> _Exercise details_
Print the data below exactly, but only the lines from the one containing "M547 458 566 472 550 482V476Z" down to the one containing "M1520 526 1523 541 1493 547 1490 533Z", inclusive.

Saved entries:
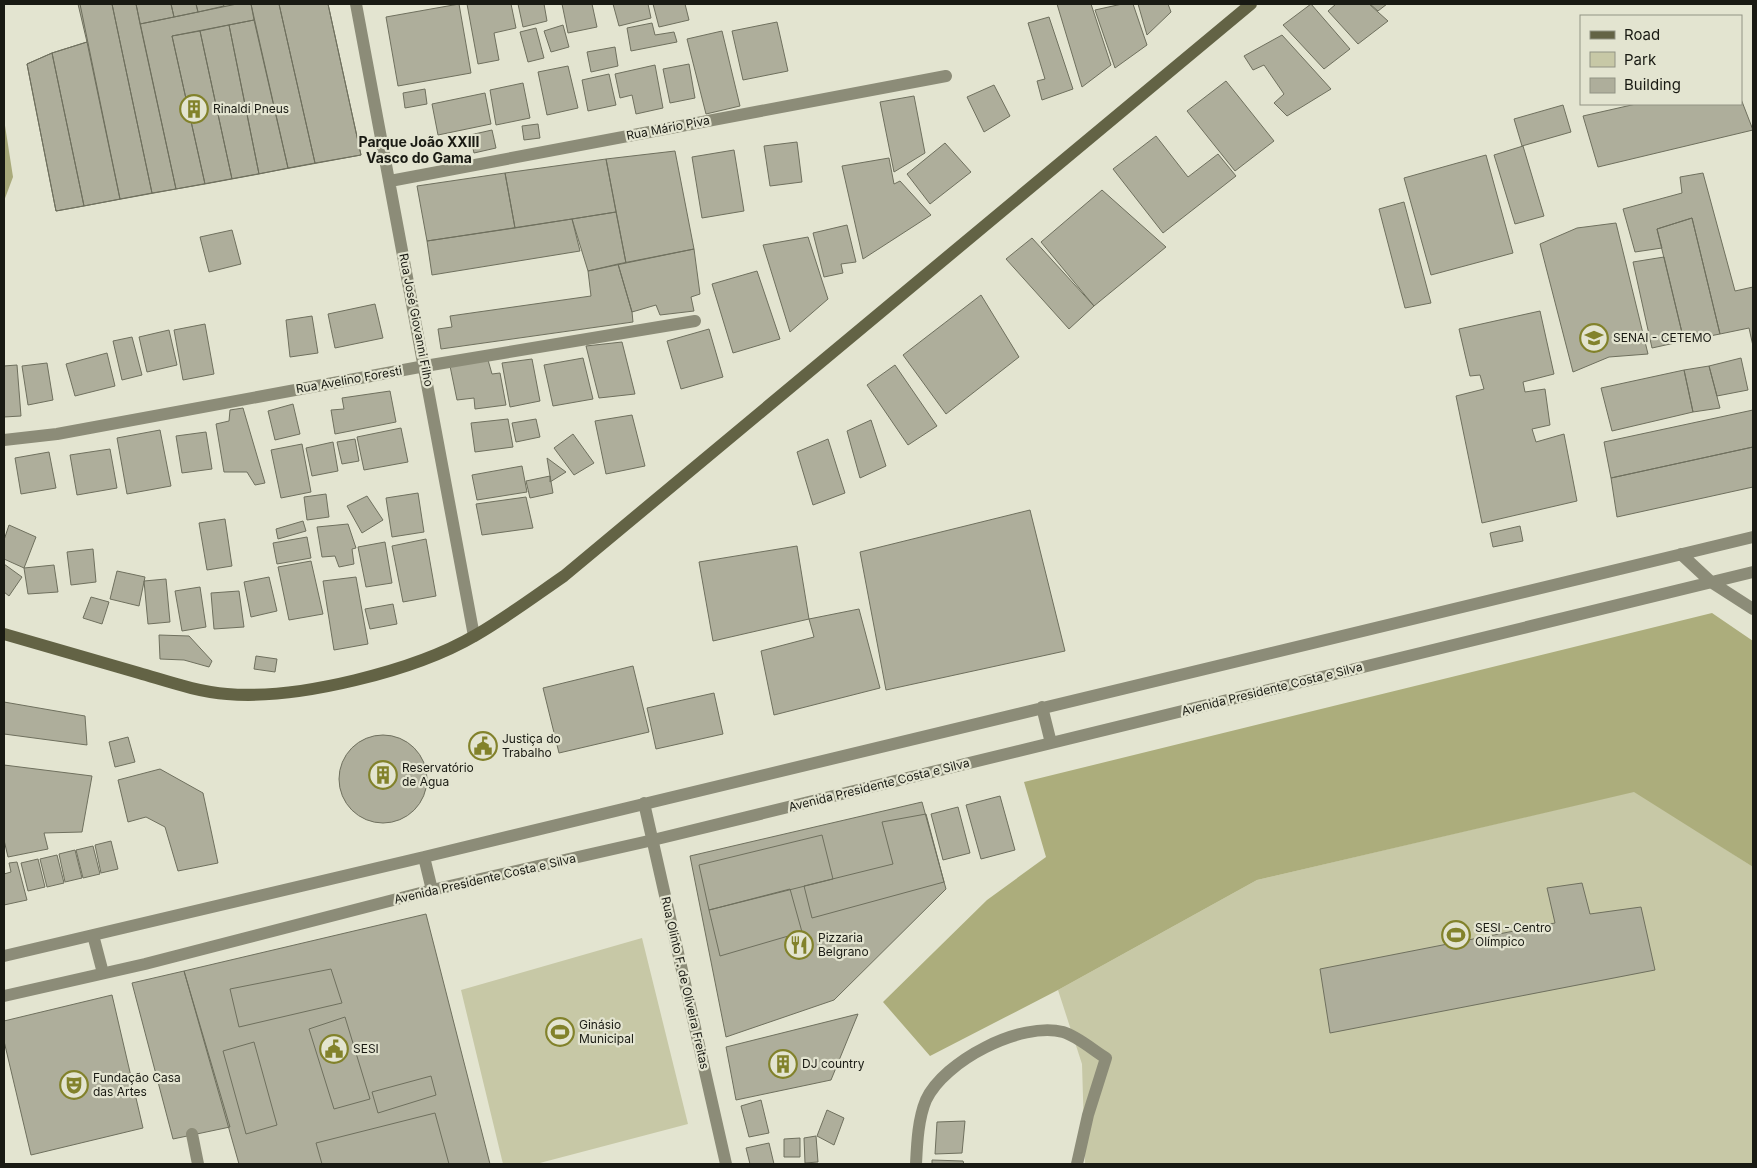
<svg xmlns="http://www.w3.org/2000/svg" width="1757" height="1168" font-family="Inter,sans-serif">
<rect width="100%" height="100%" fill="#e3e4d0"/>
<path fill="#c7c8a6" d="M1635 791 1753 867V1164H1085L1082 1064 1058 990 1257 880Z
M642 938 688 1124 536 1164H503L461 990Z"/>
<path fill="#acad7c" d="M1712 613 1753 641V867L1634 792 1257 880 1058 990 930 1056 883 1002 987 900 1046 857 1024 782Z"/>
<path fill="#aaab7b" d="M4 119 13 177 4 201Z"/>
<path fill="#aeae9b" stroke="#6f705e" d="M78 4H328L361 155 56 211 27 64 52 53 87 42Z
M80 4H112L152 193 120 199Z
M112 4H136L176 189 152 193Z
M136 4H171L174 17 140 24Z
M171 4H196L198 12 174 17Z
M196 4H223L224 6 198 12Z
M237 4H251L254 20 172 36 205 184 176 189 140 24Z
M251 4H279L315 163 288 168Z
M279 4H328L361 155 315 163Z
M459 4 471 73 398 86 386 17Z
M467 4H511L516 28 494 33 499 60 478 64Z
M518 4H544L547 21 523 27Z
M562 4H592L597 27 568 33Z
M613 4H648L651 18 619 26Z
M653 4H685L689 20 659 27Z
M1057 4H1091L1111 65 1082 87Z
M1122 4H1133L1147 45 1115 68 1095 10Z
M1138 4H1168L1171 12 1147 35Z
M1311 4 1350 49 1324 69 1283 25Z
M1336 4H1369L1388 21 1358 44 1328 11Z
M1370 4H1387L1378 11Z
M1049 17 1073 89 1042 100 1037 81 1045 79 1028 23Z
M254 20 288 168 259 174 229 25Z
M777 22 788 71 743 80 732 31Z
M652 23 655 35 674 32 677 42 631 51 627 28Z
M229 25 259 174 232 179 200 31Z
M563 25 569 47 551 52 544 31Z
M536 28 544 58 528 62 520 32Z
M200 31 232 179 205 184 172 36Z
M722 31 740 106 706 114 687 39Z
M1282 35 1331 89 1287 116 1274 103 1284 94 1264 65 1253 70 1244 56Z
M87 42 120 199 84 206 52 53Z
M615 47 618 66 591 72 587 52Z
M52 53 84 206 56 211 27 64Z
M689 64 695 98 670 103 663 69Z
M655 65 663 108 636 114 632 95 620 98 615 74Z
M568 66 578 108 547 115 538 72Z
M609 74 616 105 588 111 582 80Z
M1226 81 1274 141 1235 171 1187 111Z
M523 83 530 118 496 125 490 90Z
M994 85 1010 116 984 132 967 97Z
M425 89 427 104 405 108 403 93Z
M485 93 491 124 438 135 432 104Z
M914 96 925 153 894 172 880 102Z
M1741 99 1753 130 1598 167 1583 116 1636 104H1741Z
M1563 105 1571 132 1522 146 1514 119Z
M538 124 540 138 524 140 522 126Z
M492 130 496 148 474 153 470 135Z
M1156 136 1188 177 1218 154 1236 176 1163 233 1113 169Z
M797 142 802 182 770 186 764 146Z
M945 143 971 172 930 204 907 174Z
M1523 146 1544 216 1515 224 1494 155Z
M734 150 744 211 702 218 692 157Z
M675 151 694 249 626 263 606 159Z
M1486 155 1513 253 1431 275 1404 178Z
M889 158 894 184 900 181 931 215 863 259 842 166Z
M606 159 616 212 515 228 505 173Z
M505 173 515 228 427 241 417 186Z
M1703 173 1735 291 1753 287V346L1749 328 1720 334 1692 218 1657 229 1662 248 1635 252 1623 209 1682 193 1680 177Z
M1102 190 1166 247 1094 306 1041 242Z
M1404 202 1431 303 1405 308 1379 209Z
M616 212 626 263 588 271 572 219Z
M1692 218 1720 334 1684 341 1657 229Z
M572 219 580 251 432 275 427 241Z
M1616 223 1648 354 1609 357 1573 372 1540 244 1577 228Z
M847 225 856 262 841 264 843 273 824 277 813 233Z
M232 230 241 264 209 272 200 237Z
M808 237 828 299 790 332 763 245Z
M1032 238 1094 306 1069 329 1006 259Z
M694 249 700 294 691 297 694 311 660 315 656 305 632 312 618 264Z
M1664 257 1684 341 1652 348 1633 262Z
M618 264 632 312 633 322 441 349 438 329 452 327 450 316 591 296 588 271Z
M757 271 780 339 733 353 712 284Z
M981 295 1019 357 946 414 903 355Z
M375 304 383 338 335 348 328 314Z
M1540 311 1554 374 1523 382 1525 392 1545 389 1550 425 1532 429 1536 442 1564 434 1577 501 1482 523 1456 396 1484 389 1480 375 1470 376 1459 329Z
M312 316 318 353 290 357 286 320Z
M205 324 214 374 183 380 174 330Z
M709 329 723 377 681 389 667 341Z
M169 330 177 365 147 372 139 337Z
M132 337 142 375 122 380 113 341Z
M622 342 635 394 599 398 586 346Z
M107 353 115 386 75 396 66 364Z
M583 358 593 399 553 406 544 365Z
M1741 358 1748 390 1717 396 1709 366Z
M532 359 540 401 510 407 502 363Z
M488 360 492 374 500 373 506 405 475 409 474 398 457 400 450 366Z
M47 363 53 400 28 405 22 366Z
M17 365 21 416 4 417V366Z
M895 365 937 426 908 445 867 385Z
M1709 366 1720 408 1693 412 1684 370Z
M1684 370 1693 412 1612 431 1601 388Z
M390 391 396 422 335 434 331 410 344 409 342 398Z
M293 404 300 434 275 440 268 411Z
M243 408 265 483 255 485 247 472H224L216 424 229 421 230 410Z
M1753 410V447L1611 478 1604 442Z
M632 415 645 466 606 474 595 421Z
M508 419 513 447 475 452 471 423Z
M536 419 540 437 516 442 512 423Z
M871 420 886 466 860 478 847 431Z
M401 428 408 462 364 470 357 437Z
M160 430 171 486 127 494 117 438Z
M206 432 212 469 182 473 176 436Z
M573 434 594 463 574 475 554 448Z
M355 439 359 461 342 464 337 442Z
M828 439 845 493 813 505 797 452Z
M333 442 338 471 312 476 306 448Z
M302 444 311 492 281 498 271 450Z
M1753 447V487L1617 517 1611 478Z
M110 449 117 488 77 495 70 455Z
M49 452 56 488 21 494 15 458Z
M547 458 566 472 550 482V476Z
M522 466 527 492 477 500 472 475Z
M550 476 553 493 530 498 526 481Z
M418 493 424 532 392 537 386 498Z
M326 494 329 517 307 520 304 497Z
M367 496 383 520 362 533 347 506Z
M526 497 533 528 482 535 476 504Z
M1030 510 1065 651 886 690 860 552Z
M225 519 232 566 207 570 199 523Z
M303 521 306 531 278 539 276 529Z
M348 524 356 548 352 549 354 564 339 567 335 556 322 557 317 527Z
M9 525 36 537 24 568 4 559V540Z
M1520 526 1523 541 1493 547 1490 533Z
M307 537 311 558 277 564 273 543Z
M426 539 436 596 403 602 392 546Z
M385 542 392 583 366 587 358 547Z
M797 546 809 619 713 641 699 562Z
M93 549 96 582 71 585 67 552Z
M311 561 323 614 289 620 278 567Z
M4 564 22 577 9 596 4 592Z
M54 565 58 592 28 594 24 568Z
M117 571 145 577 139 606 110 599Z
M269 577 277 611 251 617 244 582Z
M356 577 368 644 334 650 323 581Z
M166 579 170 622 148 624 144 581Z
M200 587 206 627 182 631 175 591Z
M239 591 244 627 214 629 211 593Z
M91 597 109 602 102 624 83 618Z
M393 604 397 624 370 629 365 609Z
M859 609 880 688 774 715 761 651 814 637 809 619Z
M159 635 189 636 212 661 209 667 184 660 160 659Z
M256 656 277 659 275 672 254 669Z
M633 666 649 732 559 753 543 688Z
M714 693 723 734 656 749 647 708Z
M4 702 85 716 87 745 4 734Z
M339 779a44 44 0 1 1 88 0a44 44 0 1 1-88 0Z
M128 737 135 762 115 767 109 742Z
M4 765 92 776 82 832 44 833 48 849 8 857 4 840Z
M160 769 203 793 218 863 178 871 165 827 146 817 128 822 118 780Z
M1000 796 1015 850 981 859 966 805Z
M922 802 946 889 834 1000 726 1037 690 856Z
M958 807 970 853 943 860 931 814Z
M926 814 944 882 812 918 804 886 893 864 882 822Z
M822 835 833 879 709 910 699 865Z
M111 841 118 869 101 873 95 845Z
M93 846 100 874 83 878 76 850Z
M75 850 82 878 65 882 59 854Z
M57 855 64 883 47 887 40 859Z
M38 859 45 887 28 891 21 863Z
M17 862 27 900 4 905V874L11 872 9 863Z
M1582 883 1590 914 1641 907 1655 970 1330 1033 1320 969 1555 923 1547 888Z
M790 889 802 932 720 956 709 910Z
M426 914 490 1164H239L184 971Z
M331 969 342 1003 239 1027 230 989Z
M184 971 230 1127 173 1139 132 983Z
M112 995 143 1128 31 1155 4 1041V1021Z
M858 1014 831 1080 736 1100 726 1047Z
M345 1017 370 1099 334 1109 309 1029Z
M254 1042 277 1125 246 1134 223 1051Z
M431 1076 436 1095 378 1113 372 1092Z
M761 1100 769 1133 749 1137 741 1106Z
M827 1110 844 1118 834 1145 817 1136Z
M435 1113 449 1164H322L316 1143Z
M965 1121 962 1153 935 1154 937 1122Z
M816 1136 818 1162 805 1163 804 1138Z
M800 1138V1157H784V1139Z
M769 1143 774 1164H750L746 1148Z
M932 1160 963 1161 964 1164H932Z"/>
<g fill="none" stroke-linecap="round" stroke-linejoin="round">
<path stroke="#8c8c78" stroke-width="12" d="M356 4 474 636
M390 181 946 76
M4 440 57 434 425 366 695 321
M1681 554 1711 582 1753 609
M1042 707 1051 743
M644 803 726 1164
M424 857 432 890
M93 935 103 973
M4 956 424 857 1753 537
M4 996 145 964 432 890 653 840 1753 572
M192 1134 198 1164
M916 1164C917 1144 918 1119 926 1100 944 1061 1021 1021 1063 1032 1077 1036 1093 1050 1106 1058L1088 1115 1077 1164"/>
<path stroke="#636345" stroke-width="12" d="M4 634C49 647 94 660 139 673 167 681 198 692 227 694 297 700 415 671 476 635 507 617 535 596 564 576L1251 4"/>
</g>
<defs>
<symbol id="building-ring" viewBox="-11 -11 22 22"><circle r="9.5" fill="#e3e4d0" stroke="#82822b" stroke-width="1.5"/><path d="M-4-6H4V6H1V3H-1V6H-4ZM-2.5-4.3h1.7v1.8h-1.7ZM.8-4.3h1.7v1.8H.8ZM-2.5-1h1.7V.8h-1.7ZM.8-1h1.7V.8H.8Z" fill="#82822b"/></symbol>
<symbol id="university-ring" viewBox="-11 -11 22 22"><circle r="9.5" fill="#e3e4d0" stroke="#82822b" stroke-width="1.5"/><path d="M0-5L7-2L0 1L-7-2ZM-4 1L0 2.5L4 1V4Q0 6-4 4Z" fill="#82822b"/></symbol>
<symbol id="civic-ring" viewBox="-11 -11 22 22"><circle r="9.5" fill="#e3e4d0" stroke="#82822b" stroke-width="1.5"/><path d="M-.6-6.5H3V-4.5H.6V-3L4-1V1h2V6H-6V1h2V-1L-.6-3ZM-1.2 2.5V6h2.4V2.5Z" fill="#82822b"/></symbol>
<symbol id="stadium-ring" viewBox="-11 -11 22 22"><circle r="9.5" fill="#e3e4d0" stroke="#82822b" stroke-width="1.5"/><path d="M0-5a6.5 5 0 1 0 0 10a6.5 5 0 1 0 0-10ZM-3.5-1.8h7v3.6h-7Z" fill="#82822b"/></symbol>
<symbol id="restaurant-ring" viewBox="-11 -11 22 22"><circle r="9.5" fill="#e3e4d0" stroke="#82822b" stroke-width="1.5"/><path d="M-5-6h1v4h1v-4h1v4h1v-4h1v5L-1.5 .5V6h-2V.5L-5-1ZM5-6V6H3V1.5H1.5Q1.5-4 5-6Z" fill="#82822b"/></symbol>
<symbol id="theatre-ring" viewBox="-11 -11 22 22"><circle r="9.5" fill="#e3e4d0" stroke="#82822b" stroke-width="1.5"/><path d="M-5-5.5Q0-4 5-5.5V0Q5 5 0 6Q-5 5-5 0ZM-3.3-2.5H-1v1.5H-3.3ZM1-2.5H3.3v1.5H1ZM-2.8 1Q0 5.5 2.8 1Z" fill="#82822b"/></symbol>
</defs>
<g fill-rule="evenodd">
<use href="#building-ring" x="178" y="93" width="32" height="32"/>
<use href="#university-ring" x="1578" y="322" width="32" height="32"/>
<use href="#civic-ring" x="467" y="730" width="32" height="32"/>
<use href="#building-ring" x="367" y="759" width="32" height="32"/>
<use href="#stadium-ring" x="1440" y="919" width="32" height="32"/>
<use href="#restaurant-ring" x="783" y="929" width="32" height="32"/>
<use href="#stadium-ring" x="544" y="1016" width="32" height="32"/>
<use href="#civic-ring" x="318" y="1033" width="32" height="32"/>
<use href="#building-ring" x="767" y="1048" width="32" height="32"/>
<use href="#theatre-ring" x="58" y="1069" width="32" height="32"/>
</g>
<g text-anchor="middle" stroke-width="4.5" stroke-linejoin="round" paint-order="stroke">
<g font-size="12" fill="#191a13" stroke="#e3e4d0" text-anchor="start">
<text x="213" y="113">Rinaldi Pneus</text>
<text x="1613" y="342">SENAI - CETEMO</text>
<text x="502" y="743">Justiça do<tspan x="502" dy="14">Trabalho</tspan></text>
<text x="402" y="772">Reservatório<tspan x="402" dy="14">de Agua</tspan></text>
<text x="1475" y="932">SESI - Centro<tspan x="1475" dy="14">Olímpico</tspan></text>
<text x="818" y="942">Pizzaria<tspan x="818" dy="14">Belgrano</tspan></text>
<text x="579" y="1029">Ginásio<tspan x="579" dy="14">Municipal</tspan></text>
<text x="353" y="1053">SESI</text>
<text x="802" y="1068">DJ country</text>
<text x="93" y="1082">Fundação Casa<tspan x="93" dy="14">das Artes</tspan></text>
</g>
<g font-size="12" fill="#191a13" stroke="#e3e4d0">
<text transform="translate(668 128) rotate(-11)" y="4">Rua Mário Piva</text>
<text transform="translate(416 320) rotate(79)" y="4">Rua José Giovanni Filho</text>
<text transform="translate(349 380) rotate(-10)" y="4">Rua Avelino Foresti</text>
<text transform="translate(1272 689) rotate(-14)" y="4">Avenida Presidente Costa e Silva</text>
<text transform="translate(879 785) rotate(-14)" y="4">Avenida Presidente Costa e Silva</text>
<text transform="translate(485 879) rotate(-13)" y="4">Avenida Presidente Costa e Silva</text>
<text transform="translate(685 983) rotate(77)" y="4">Rua Olinto F. de Oliveira Freitas</text>
</g>
<g font-size="14" font-weight="bold" fill="#191a13" stroke="#e3e4d0">
<text x="419" y="147">Parque João XXIII<tspan x="419" dy="16">Vasco do Gama</tspan></text>
</g>
</g>
<rect width="1757" height="1168" fill="none" stroke="#191a13" stroke-width="10"/>
<rect x="1580" y="15" width="162" height="90" fill="#e3e4d0" stroke="#929384"/>
<rect x="1590" y="31" width="25" height="8" fill="#636345" stroke="#929384"/>
<text x="1624" y="40" font-size="15" fill="#191a13">Road</text>
<rect x="1590" y="52" width="25" height="15" fill="#c7c8a6" stroke="#929384"/>
<text x="1624" y="65" font-size="15" fill="#191a13">Park</text>
<rect x="1590" y="78" width="25" height="15" fill="#aeae9b" stroke="#929384"/>
<text x="1624" y="90" font-size="15" fill="#191a13">Building</text>
</svg>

> _Answer below_
M547 458 566 472 550 482V476Z
M522 466 527 492 477 500 472 475Z
M550 476 553 493 530 498 526 481Z
M418 493 424 532 392 537 386 498Z
M326 494 329 517 307 520 304 497Z
M367 496 383 520 362 533 347 506Z
M526 497 533 528 482 535 476 504Z
M1030 510 1065 651 886 690 860 552Z
M225 519 232 566 207 570 199 523Z
M303 521 306 531 278 539 276 529Z
M348 524 356 548 352 549 354 564 339 567 335 556 322 557 317 527Z
M9 525 36 537 24 568 4 559V540Z
M1520 526 1523 541 1493 547 1490 533Z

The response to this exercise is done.